Presentation

Take a form, add a function, and you have created something new and unique: a form-function hybrid, a working structure. And if the function is made of a conductive polymer, and the form is of biological origin you can create totally novel materials.

My research, as part of the Biomolecular and Organic Electronics group at Linköping University, consists of two main fields: organic solar cells and self-assembling of conductive polymers.

Main research interests:

  • Self-assembly of conductive polymers
  • Organic solar cells

Self-assembling polymers

Normally humans produce artefacts by taking a larger, previously existing, structure and saw, grind or cut it into shape. A table, for example, is made from the larger structure of a tree. Any assembly is made from already altered, cut down, structures, such as boards. Human manufacturing processes have historically been based on this top-down approach.

Nature, in contrast, creates from the bottom-up - a foetus, for example, starts with a single cell. Cells themselves duplicate by adding nanoscale molecules that enable them to split into more cells. This is the type of creation that I and my colleagues try to emulate.

A molecular bottom-up approach

Starting with macro-molecules our process relies on supra-molecular forces to create larger structures. In layman's terms we mix two elements to create a more complex third element. This kind of production method is resource effective, environmentally friendly, and doesn't use any unsound solvents or precious process equipment. The process is self-organizing, and spontaneous in the right conditions. And it can add function to almost any form.

The non-conductive carriers we use range from the nano-scale, such as protein wires, DNA and lipids, to common macro structures, such as silk threads or paper. Onto these we apply PEDOT-S based polymers, which self-assemble to add a function: the ability to add electronic properties to almost anything.

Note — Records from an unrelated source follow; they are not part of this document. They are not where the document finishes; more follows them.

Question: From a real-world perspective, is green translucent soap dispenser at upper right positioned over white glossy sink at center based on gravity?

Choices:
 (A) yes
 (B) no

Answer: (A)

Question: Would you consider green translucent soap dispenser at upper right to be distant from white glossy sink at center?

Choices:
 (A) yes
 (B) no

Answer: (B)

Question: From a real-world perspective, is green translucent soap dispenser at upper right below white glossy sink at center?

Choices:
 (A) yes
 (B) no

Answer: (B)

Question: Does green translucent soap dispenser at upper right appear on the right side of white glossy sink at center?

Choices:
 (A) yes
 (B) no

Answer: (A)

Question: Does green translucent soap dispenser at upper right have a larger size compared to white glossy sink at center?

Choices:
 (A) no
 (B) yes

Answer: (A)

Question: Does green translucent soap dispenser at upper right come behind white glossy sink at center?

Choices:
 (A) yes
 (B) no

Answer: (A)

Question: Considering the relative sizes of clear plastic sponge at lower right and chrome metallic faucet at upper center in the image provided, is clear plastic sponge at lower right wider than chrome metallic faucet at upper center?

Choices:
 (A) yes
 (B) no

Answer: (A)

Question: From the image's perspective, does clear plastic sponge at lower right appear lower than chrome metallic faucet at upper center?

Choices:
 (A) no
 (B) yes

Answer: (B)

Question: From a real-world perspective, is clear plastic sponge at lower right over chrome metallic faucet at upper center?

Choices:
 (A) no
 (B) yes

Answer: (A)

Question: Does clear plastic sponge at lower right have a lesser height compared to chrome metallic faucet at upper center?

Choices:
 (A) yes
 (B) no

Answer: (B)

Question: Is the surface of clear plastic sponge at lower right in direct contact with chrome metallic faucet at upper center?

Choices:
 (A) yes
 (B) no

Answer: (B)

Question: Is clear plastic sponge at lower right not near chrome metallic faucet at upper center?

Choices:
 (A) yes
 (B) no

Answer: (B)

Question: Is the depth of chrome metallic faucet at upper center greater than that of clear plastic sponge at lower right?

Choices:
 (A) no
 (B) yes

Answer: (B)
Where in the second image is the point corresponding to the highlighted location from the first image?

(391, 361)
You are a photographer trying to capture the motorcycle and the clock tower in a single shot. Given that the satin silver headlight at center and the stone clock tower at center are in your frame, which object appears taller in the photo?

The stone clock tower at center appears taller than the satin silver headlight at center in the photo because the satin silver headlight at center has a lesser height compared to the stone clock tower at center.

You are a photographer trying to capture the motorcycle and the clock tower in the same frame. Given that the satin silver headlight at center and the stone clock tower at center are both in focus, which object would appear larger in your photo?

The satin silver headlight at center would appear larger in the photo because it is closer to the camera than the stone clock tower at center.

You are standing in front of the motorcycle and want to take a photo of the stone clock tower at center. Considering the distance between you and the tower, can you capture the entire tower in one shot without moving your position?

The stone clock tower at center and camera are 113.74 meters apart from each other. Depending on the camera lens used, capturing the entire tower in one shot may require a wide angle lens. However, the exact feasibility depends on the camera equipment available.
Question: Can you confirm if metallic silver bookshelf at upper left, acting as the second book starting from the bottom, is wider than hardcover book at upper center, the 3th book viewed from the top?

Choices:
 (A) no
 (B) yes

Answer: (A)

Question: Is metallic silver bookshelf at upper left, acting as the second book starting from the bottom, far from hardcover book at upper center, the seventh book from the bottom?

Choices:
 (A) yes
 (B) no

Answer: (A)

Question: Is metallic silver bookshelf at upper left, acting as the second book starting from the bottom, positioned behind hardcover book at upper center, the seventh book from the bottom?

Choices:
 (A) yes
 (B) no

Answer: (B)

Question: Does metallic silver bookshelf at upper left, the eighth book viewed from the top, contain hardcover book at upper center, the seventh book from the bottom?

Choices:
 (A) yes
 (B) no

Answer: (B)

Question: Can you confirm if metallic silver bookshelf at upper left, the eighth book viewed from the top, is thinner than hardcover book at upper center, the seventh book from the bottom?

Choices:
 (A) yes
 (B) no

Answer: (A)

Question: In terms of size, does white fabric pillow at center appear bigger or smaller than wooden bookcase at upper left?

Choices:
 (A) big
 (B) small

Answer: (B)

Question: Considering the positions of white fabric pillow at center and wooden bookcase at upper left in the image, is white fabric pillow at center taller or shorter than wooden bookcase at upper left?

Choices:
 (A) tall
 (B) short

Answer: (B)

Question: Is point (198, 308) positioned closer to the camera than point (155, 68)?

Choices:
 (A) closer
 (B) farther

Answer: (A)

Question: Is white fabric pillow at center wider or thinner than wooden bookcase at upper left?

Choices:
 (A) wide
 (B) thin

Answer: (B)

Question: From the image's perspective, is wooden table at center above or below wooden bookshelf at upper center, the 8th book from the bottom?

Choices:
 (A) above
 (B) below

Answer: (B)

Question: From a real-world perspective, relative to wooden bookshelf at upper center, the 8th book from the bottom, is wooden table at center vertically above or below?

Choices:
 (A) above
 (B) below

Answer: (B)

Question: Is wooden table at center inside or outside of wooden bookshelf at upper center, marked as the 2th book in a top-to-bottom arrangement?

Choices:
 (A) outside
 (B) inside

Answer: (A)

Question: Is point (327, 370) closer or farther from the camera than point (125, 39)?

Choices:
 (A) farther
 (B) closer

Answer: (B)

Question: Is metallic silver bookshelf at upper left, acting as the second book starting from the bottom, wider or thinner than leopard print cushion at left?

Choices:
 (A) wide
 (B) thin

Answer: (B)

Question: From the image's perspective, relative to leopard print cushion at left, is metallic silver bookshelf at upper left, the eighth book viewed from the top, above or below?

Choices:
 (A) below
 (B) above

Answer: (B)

An experimental research approach

As of yet, my PEDOT-S polymer research has taken a clear experimental focus on material physics. I am an experimenter, struggling to create something in order to understand it. To quote Richard Feynman: "What I cannot create, I do not understand". In my research group we go by the motto that if we can show that it works, we can get an idea of how it works, a strategy that has yielded a number of publications during the years, some before my time.

Sample PEDOT-S research advantages:

  • Self-assembly enables a molecular bottom-up process mimicking nature.
  • PEDOT-S self-assembly enables cheap creation of nanoscale structures.
  • Flexibility and ease of creation makes it possible to utilize a trial-and-error approach to yield unexpected results.

Organic solar cells

Solar cells are environmentally friendly for consumers, but silicon solar cells are resource and energy intensive to produce. A joint Dutch-American study (Fthenakis, Kim and Alsema, 2008) showed an energy consumption of a quarter of a million Wh for 1 square meter of silicon solar panels produced, giving an energy "payback" time of several years.

Organic solar cells, on the other hand, require very little energy to produce. Thus they are more environmentally friendly than silicon solar cells.

Enhancing the solar cell market

In our research group, we believe that organic solar cells have the potential to enhance the solar cells market, as they're lightweight and transparent, enabling mounting on any number of surfaces, including windows, facades and, as they are flexible, sails or clothing.

They are also rapidly approaching the effectiveness of silicon solar cells, and can be manufactured using standard printing press technology - a single, small scale printing press can produce several hundred square meters of organic solar cells per day.

Emergent technology

However, the technology is still emergent, and there are still problems. The stability of organic solar cells is lower than that of their silicon counterparts. Field tests show a lifespan ranging from several months to several years, as compared to 20+ years for silicon.

The efficiency is also lower than for silicon, around 7 % in the field and pushing 13 % in laboratory conditions, compared with 15 % or more for silicon. My contribution to this problem lies in light management techniques. As our organic solar cells are semi-transparent, it is possible to utilize the transmitted light to increase efficiency.

50 % increase in efficiency

By placing a plain piece of paper behind an organic solar cell, it is possible to increase the cell's efficiency by up to 50% by capturing the transmitted light which will scatter back into the solar cell. This is very beneficial since paper is cheap, ecological and recyclable. Thus a cheap solar cell combined with a cheap scattering layer makes for an efficient, yet still cheap and environmentally friendly, product, and we have the patent for this production process.

We are currently conducting trials together with the Tekniska Verken energy company in Linköping using printed organic solar cells.. Our trial modules are currently meter-long, of varying colours, and we are seeing continuous efficiency improvements.